Síndico confessa assassinato de corretora em Caldas Novas e aponta motivo do crime

Síndico confessa assassinato de corretora em Caldas Novas e aponta motivo do crime

 



O síndico do condomínio onde a corretora Daiane Alves de Souza havia desaparecido confessou o homicídio e levou a Polícia Civil até uma área de mata onde o corpo foi deixado. O cadáver foi encontrado em estágio avançado de decomposição, e o homem foi preso na madrugada desta quarta-feira (28), em Caldas Novas, no sul de Goiás.

Além do síndico, o filho dele também foi preso, suspeito de participação no crime. O porteiro do prédio onde Daiane morava e trabalhava foi conduzido coercitivamente para prestar esclarecimentos. A Polícia Civil apura o grau de envolvimento de cada um dos citados.

De acordo com o delegado Pedromar Augusto de Souza, responsável pela investigação, o crime ocorreu no dia 17 de dezembro de 2025, data em que a corretora foi vista pela última vez. Em depoimento, o síndico afirmou que matou Daiane após uma discussão no subsolo do edifício. Ele disse que agiu sozinho, colocou o corpo na carroceria de uma picape e deixou o condomínio logo após o crime.

A confissão contradiz a versão apresentada inicialmente pelo investigado, que havia afirmado não ter saído do prédio naquela noite. Imagens de câmeras de segurança, já analisadas pela polícia, mostram o síndico deixando o condomínio por volta das 20h, dirigindo o veículo mencionado no depoimento.

Daiane desapareceu após descer ao subsolo para verificar uma queda de energia em seu apartamento. Câmeras de segurança registraram a corretora entrando no elevador e conversando com o porteiro sobre o problema. Em seguida, há um intervalo de cerca de dois minutos nas gravações, justamente no momento em que ela retorna ao subsolo. Não existem imagens que mostrem a vítima saindo do prédio ou voltando para casa.

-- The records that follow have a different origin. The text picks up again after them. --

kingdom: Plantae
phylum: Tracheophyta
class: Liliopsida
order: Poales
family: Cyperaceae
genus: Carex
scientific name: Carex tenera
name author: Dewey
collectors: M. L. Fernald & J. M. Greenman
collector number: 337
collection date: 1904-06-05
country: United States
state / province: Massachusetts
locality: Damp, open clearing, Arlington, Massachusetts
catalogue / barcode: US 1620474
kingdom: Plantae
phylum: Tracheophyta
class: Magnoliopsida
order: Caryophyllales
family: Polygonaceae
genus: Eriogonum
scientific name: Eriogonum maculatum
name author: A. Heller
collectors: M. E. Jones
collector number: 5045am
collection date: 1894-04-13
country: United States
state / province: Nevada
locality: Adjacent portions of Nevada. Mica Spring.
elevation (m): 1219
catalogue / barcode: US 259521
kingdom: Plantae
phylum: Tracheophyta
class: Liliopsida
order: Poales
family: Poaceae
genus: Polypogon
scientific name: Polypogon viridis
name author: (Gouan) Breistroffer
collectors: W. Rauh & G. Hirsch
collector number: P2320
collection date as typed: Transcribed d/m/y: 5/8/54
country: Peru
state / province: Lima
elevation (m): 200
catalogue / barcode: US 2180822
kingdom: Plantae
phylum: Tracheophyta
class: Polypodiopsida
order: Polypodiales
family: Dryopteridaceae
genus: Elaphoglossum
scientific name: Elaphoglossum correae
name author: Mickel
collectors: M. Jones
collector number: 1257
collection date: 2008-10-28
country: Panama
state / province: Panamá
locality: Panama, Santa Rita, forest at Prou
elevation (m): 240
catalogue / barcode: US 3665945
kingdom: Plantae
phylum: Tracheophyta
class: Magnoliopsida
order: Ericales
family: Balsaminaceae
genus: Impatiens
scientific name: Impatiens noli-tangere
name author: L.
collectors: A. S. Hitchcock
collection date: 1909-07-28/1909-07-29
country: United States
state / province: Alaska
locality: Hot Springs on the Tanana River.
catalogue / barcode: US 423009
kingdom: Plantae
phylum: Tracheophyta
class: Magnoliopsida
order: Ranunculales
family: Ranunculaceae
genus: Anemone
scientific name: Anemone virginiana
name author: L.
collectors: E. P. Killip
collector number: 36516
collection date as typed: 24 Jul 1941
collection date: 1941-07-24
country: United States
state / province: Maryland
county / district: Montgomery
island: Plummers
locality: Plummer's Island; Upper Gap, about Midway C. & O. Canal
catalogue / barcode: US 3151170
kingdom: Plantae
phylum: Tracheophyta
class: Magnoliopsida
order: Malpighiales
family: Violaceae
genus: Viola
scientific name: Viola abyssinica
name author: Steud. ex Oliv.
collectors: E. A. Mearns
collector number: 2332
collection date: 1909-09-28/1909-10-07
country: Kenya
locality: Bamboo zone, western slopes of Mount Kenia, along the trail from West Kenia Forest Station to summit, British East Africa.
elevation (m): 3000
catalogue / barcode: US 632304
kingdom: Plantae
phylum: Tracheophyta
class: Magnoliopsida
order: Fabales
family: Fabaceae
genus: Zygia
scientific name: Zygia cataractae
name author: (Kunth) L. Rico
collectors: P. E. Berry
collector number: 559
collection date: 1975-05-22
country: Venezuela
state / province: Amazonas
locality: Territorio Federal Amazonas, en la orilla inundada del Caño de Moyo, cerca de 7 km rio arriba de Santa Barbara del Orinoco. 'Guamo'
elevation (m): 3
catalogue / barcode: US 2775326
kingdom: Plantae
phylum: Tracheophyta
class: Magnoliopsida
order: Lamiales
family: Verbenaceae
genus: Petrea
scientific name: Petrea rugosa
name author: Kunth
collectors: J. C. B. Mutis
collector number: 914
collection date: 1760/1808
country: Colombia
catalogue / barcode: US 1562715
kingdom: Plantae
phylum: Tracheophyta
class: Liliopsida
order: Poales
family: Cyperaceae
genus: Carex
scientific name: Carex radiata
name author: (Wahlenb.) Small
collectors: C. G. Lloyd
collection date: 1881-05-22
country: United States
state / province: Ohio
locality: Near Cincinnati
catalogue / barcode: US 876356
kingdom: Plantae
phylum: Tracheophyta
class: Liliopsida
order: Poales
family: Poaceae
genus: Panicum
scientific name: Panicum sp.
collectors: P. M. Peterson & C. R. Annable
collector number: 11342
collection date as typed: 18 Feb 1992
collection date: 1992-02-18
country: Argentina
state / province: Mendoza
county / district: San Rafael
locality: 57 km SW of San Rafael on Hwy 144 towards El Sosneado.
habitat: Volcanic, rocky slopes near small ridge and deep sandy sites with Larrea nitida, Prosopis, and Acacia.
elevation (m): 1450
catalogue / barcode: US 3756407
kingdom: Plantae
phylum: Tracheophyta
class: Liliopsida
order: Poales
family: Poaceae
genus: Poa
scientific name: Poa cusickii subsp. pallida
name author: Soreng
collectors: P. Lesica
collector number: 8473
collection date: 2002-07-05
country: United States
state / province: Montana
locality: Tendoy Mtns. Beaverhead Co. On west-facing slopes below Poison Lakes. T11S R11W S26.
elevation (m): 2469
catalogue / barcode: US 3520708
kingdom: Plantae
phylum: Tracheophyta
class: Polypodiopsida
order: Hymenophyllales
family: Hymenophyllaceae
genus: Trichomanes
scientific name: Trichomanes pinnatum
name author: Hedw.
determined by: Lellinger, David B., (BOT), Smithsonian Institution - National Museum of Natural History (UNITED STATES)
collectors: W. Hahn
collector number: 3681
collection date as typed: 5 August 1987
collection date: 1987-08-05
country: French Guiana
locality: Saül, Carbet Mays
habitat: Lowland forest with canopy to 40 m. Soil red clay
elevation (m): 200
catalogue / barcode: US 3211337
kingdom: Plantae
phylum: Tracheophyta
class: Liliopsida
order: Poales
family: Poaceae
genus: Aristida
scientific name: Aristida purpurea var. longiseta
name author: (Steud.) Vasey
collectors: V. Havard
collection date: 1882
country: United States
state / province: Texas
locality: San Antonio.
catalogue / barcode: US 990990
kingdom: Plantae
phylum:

Outro ponto considerado relevante na investigação é que Daiane tinha o hábito de gravar vídeos de seus deslocamentos com o celular e enviá-los a uma amiga. Um desses registros, feito no subsolo do prédio, nunca foi localizado.

No dia do desaparecimento, a corretora vestia roupas simples, deixou a porta do apartamento destrancada e não levou objetos pessoais. Ela tinha uma viagem marcada para Uberlândia (MG) durante o período de Natal, mas não embarcou nem manteve contato com familiares após aquela manhã.

O caso passou a ser tratado como homicídio após semanas sem qualquer sinal de vida. As prisões ocorreram depois de oitivas, análises técnicas e cruzamento de dados realizados por uma força-tarefa da Polícia Civil.

Segundo o Ministério Público de Goiás (MPGO), o síndico e a vítima tinham um histórico de conflitos iniciado em novembro de 2024, quando Daiane teria alugado um apartamento da mãe dele, no condomínio, para duas famílias de turistas, totalizando nove pessoas, número acima do permitido pelas regras condominiais.

Daiane era responsável por cuidar dos apartamentos da família do síndico, localizados no bairro Thermal, que eram alugados por temporada. Ainda conforme o MPGO, entre fevereiro e novembro de 2025, o síndico teria ameaçado a integridade física e psicológica da corretora, por meio de monitoramento constante e perturbações às suas atividades profissionais e pessoais, afetando sua liberdade e privacidade.